Examples of this may include changes to US interest rates in 2015, the strength or weakness of the euro, imbalances in the mainland economy and greater use of yuan. Instability in remote parts of the world and unforeseen changes in Asia may also have an adverse affect upon Hong Kong.
The 1 percent spending cuts are needed because of the risk of future problems. Many welfare advocates argue that the SAR government has a healthy fiscal surplus and should spend more. But this is a naive argument. Governments cannot spend simply because there is a surplus. Welfare spending can spiral out of control because the more money is spent, the more will be needed.
In some ways, fiscal policy in Hong Kong has gone in the wrong direction since 1995. At that time the economy was in good shape but the government of the day increased short-term welfare expenditure. It was during a period of full employment, asset booms and rising inflation. It resulted in an asset bubble which burst during the 1997-98 Asian financial crisis.
However, large increases in welfare since 1995 have been matched by increases in tax exemptions. Consequently, there was greater need for expenditure. But the budget was now constrained by a narrower tax base. This was the worst of both worlds.
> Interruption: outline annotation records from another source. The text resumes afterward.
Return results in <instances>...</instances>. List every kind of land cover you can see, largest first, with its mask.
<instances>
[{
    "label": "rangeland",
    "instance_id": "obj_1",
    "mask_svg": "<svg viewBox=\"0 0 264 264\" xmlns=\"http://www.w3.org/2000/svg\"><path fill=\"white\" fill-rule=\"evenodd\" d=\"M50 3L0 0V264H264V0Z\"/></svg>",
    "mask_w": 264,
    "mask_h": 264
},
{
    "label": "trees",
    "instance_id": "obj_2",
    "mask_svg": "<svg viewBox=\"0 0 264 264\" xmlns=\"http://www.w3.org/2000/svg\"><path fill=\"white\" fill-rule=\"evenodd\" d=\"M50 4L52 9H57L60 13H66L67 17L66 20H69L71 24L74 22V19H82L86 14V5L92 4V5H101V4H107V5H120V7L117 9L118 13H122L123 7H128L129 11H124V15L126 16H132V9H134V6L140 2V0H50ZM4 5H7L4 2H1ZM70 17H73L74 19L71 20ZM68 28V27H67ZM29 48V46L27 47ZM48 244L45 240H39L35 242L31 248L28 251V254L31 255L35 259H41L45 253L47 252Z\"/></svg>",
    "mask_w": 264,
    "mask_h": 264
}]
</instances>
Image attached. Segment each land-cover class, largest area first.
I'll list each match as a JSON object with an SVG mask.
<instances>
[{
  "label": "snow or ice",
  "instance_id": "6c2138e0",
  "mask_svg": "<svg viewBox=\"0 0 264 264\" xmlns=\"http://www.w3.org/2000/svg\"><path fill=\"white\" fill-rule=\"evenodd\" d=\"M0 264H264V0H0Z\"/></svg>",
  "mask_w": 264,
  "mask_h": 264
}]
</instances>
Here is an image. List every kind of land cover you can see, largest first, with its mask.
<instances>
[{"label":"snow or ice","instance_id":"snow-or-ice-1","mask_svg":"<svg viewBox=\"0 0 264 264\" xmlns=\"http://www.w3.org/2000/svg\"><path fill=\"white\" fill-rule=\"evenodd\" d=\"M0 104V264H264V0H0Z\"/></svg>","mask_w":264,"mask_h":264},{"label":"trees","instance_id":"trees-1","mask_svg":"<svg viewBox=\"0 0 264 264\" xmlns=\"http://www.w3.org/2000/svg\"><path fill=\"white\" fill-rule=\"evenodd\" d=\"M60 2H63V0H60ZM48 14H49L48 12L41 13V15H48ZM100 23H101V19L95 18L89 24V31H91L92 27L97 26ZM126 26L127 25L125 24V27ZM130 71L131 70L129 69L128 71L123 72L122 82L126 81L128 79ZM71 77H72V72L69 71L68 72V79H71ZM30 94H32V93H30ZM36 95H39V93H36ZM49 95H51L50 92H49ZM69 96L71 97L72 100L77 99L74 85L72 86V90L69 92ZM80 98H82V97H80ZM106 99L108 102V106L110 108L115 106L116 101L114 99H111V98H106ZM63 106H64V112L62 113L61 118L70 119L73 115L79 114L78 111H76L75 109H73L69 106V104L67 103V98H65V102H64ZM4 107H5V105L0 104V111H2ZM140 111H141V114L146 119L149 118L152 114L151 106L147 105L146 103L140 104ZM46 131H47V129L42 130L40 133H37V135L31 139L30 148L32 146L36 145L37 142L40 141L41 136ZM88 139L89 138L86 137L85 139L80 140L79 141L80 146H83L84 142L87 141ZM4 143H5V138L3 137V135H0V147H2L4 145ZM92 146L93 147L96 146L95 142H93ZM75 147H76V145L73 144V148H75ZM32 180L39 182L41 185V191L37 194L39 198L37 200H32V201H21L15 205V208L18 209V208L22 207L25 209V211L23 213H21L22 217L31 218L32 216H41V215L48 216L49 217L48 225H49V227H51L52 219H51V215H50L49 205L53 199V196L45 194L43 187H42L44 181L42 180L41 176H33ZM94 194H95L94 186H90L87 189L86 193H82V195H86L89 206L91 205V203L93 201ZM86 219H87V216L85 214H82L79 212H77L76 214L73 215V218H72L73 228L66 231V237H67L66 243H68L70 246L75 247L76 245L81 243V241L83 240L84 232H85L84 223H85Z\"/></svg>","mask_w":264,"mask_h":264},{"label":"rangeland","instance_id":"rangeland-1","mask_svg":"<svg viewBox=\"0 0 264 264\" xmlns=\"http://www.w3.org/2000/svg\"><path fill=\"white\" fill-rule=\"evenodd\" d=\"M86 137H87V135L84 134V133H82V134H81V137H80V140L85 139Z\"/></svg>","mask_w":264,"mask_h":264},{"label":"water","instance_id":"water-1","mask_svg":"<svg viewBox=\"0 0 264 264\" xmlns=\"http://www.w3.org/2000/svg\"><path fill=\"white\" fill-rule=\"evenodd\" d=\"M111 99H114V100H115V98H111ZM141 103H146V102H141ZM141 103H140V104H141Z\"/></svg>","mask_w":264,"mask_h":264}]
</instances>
As a consequence, Hong Kong reported its largest fiscal deficit following the 1997-98 crisis. There were discussions about widening the tax base - including the possible introduction of a goods and sales tax (GST). Alleviating Hong Kong's structural problems was set to take time. It was therefore appropriate that in 2005, government bonds were used as a monetary instrument. The economic justification was that it was better to "save and borrow" than just to drain fiscal reserves. Hong Kong returned to fiscal surplus soon after this.
But the openness of the Hong Kong economy makes it vulnerable to external events. To prepare for these unexpected shocks, fiscal policy is effective in ensuring economic stability. It is a good way to smooth out rough parts of the business cycle. Hong Kong's significant fiscal reserves are more than a sign of economic strength. They also demonstrate to local and foreign businesses that Hong Kong has the fiscal buffers to deal effectively with financial shocks.
Therefore, it would be better if the financial secretary, during this stage of the business cycle, focused on strengthening Hong Kong's economic capacity and skill base. Increasing welfare will not be effective. It will only increase spending - not economic output. Although unemployment is low, job security is unstable in terms of skill advancement and upward social mobility. Hong Kong economy is plagued with a vicious spiral of high property prices and a narrow range of services. Certain government policies do not encourage the consistent development of the economy.
So reducing fiscal spending is an important step. But resources saved should be used to develop Hong Kong's economy. They should be directed to enlarging economic capacity and improving skills.
The government should stay in the back seat rather than engaging in economic intervention. Economic development should focus on productivity and output. Only this can actually enhance the welfare of all. Welfare and redistribution policies should only be used to help those seriously in need.
The author is a professor at the Department of Economics and Finance, City University of Hong Kong.